胸やけなどの症状がある場合、病院へ行くべきでしょうか?
はい。症状が軽度でも繰り返すようであれば、自己判断せず医療機関を受診しましょう。特に、胸の痛み、喉の違和感、咳などが続く場合は、バレット食道などの病気が隠れていることもあるため、医師による評価が重要です。

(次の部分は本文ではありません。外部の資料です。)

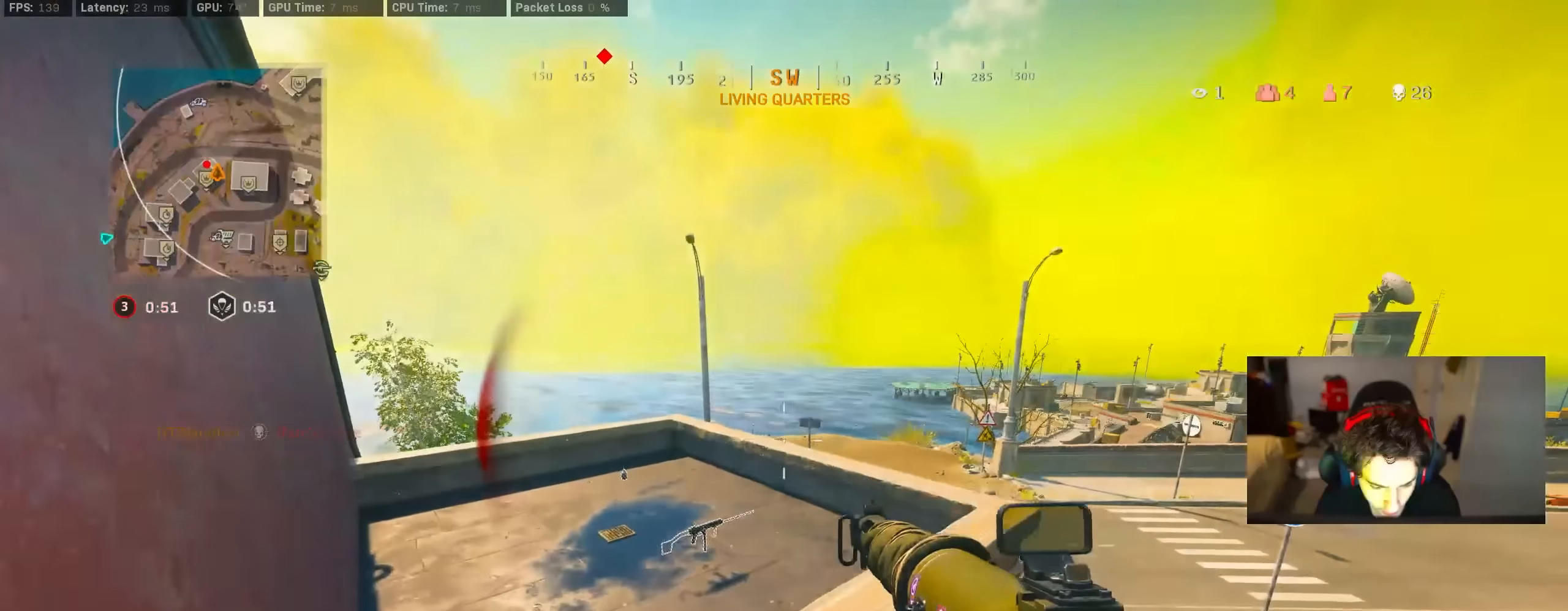
{"buttons": [], "left_stick": "up", "right_stick": "center", "events": [[117, "left_stick", "up-left"], [134, "TRIANGLE", "up"], [267, "right_stick", "left"], [367, "left_stick", "up"], [367, "right_stick", "center"]]}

逆流性食道炎を早く改善するにはどうすればよいですか?
就寝前の食事を控え、食後はしばらく座った姿勢で過ごすこと、ストレスをため込まないこと、正しい姿勢を意識することが有効です。薬による治療を並行して行うことで、症状の早期改善が期待できます。早めの医療機関への相談が大切です。
逆流性食道炎を放置しても問題ありませんか?
いいえ。放置することで、食道の炎症が慢性化し、バレット食道や食道がんといった重篤な疾患につながるおそれがあります。軽症でも継続的な症状がある場合は、早めに医師へ相談してください。
市販薬で逆流性食道炎は改善できますか?
一時的には、H2ブロッカーや制酸薬といった市販薬で症状が和らぐことはあります。ただし、症状が継続・悪化する場合は、市販薬に頼るのではなく、医師の診察と適切な治療を受けることをおすすめします。